§ Exercise prompt:
Drop all images. Then write out each line below exactly as given.

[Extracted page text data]

==========

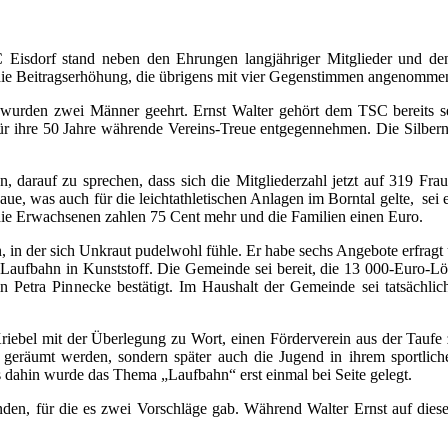
SC Eisdorf stand neben den Ehrungen langjähriger Mitglieder und 
 die Beitragserhöhung, die übrigens mit vier Gegenstimmen angenomme
 wurden zwei Männer geehrt. Ernst Walter gehört dem TSC bereits se
ür ihre 50 Jahre währende Vereins-Treue entgegennehmen. Die Silbern
nn, darauf zu sprechen, dass sich die Mitgliederzahl jetzt auf 319 
ue, was auch für die leichtathletischen Anlagen im Borntal gelte, sei 
 die Erwachsenen zahlen 75 Cent mehr und die Familien einen Euro.
 in der sich Unkraut pudelwohl fühle. Er habe sechs Angebote erfragt
aufbahn in Kunststoff. Die Gemeinde sei bereit, die 13 000-Euro-Lös
in Petra Pinnecke bestätigt. Im Haushalt der Gemeinde sei tatsächli
riebel mit der Überlegung zu Wort, einen Förderverein aus der Taufe
geräumt werden, sondern später auch die Jugend in ihrem sportliche
is dahin wurde das Thema „Laufbahn“ erst einmal bei Seite gelegt.
nden, für die es zwei Vorschläge gab. Während Walter Ernst auf dies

==========

§ Expected output:
SC Eisdorf stand neben den Ehrungen langjähriger Mitglieder und 
 die Beitragserhöhung, die übrigens mit vier Gegenstimmen angenomme
 wurden zwei Männer geehrt. Ernst Walter gehört dem TSC bereits se
ür ihre 50 Jahre währende Vereins-Treue entgegennehmen. Die Silbern
nn, darauf zu sprechen, dass sich die Mitgliederzahl jetzt auf 319 
ue, was auch für die leichtathletischen Anlagen im Borntal gelte, sei 
 die Erwachsenen zahlen 75 Cent mehr und die Familien einen Euro.
 in der sich Unkraut pudelwohl fühle. Er habe sechs Angebote erfragt
aufbahn in Kunststoff. Die Gemeinde sei bereit, die 13 000-Euro-Lös
in Petra Pinnecke bestätigt. Im Haushalt der Gemeinde sei tatsächli
riebel mit der Überlegung zu Wort, einen Förderverein aus der Taufe
geräumt werden, sondern später auch die Jugend in ihrem sportliche
is dahin wurde das Thema „Laufbahn“ erst einmal bei Seite gelegt.
nden, für die es zwei Vorschläge gab. Während Walter Ernst auf dies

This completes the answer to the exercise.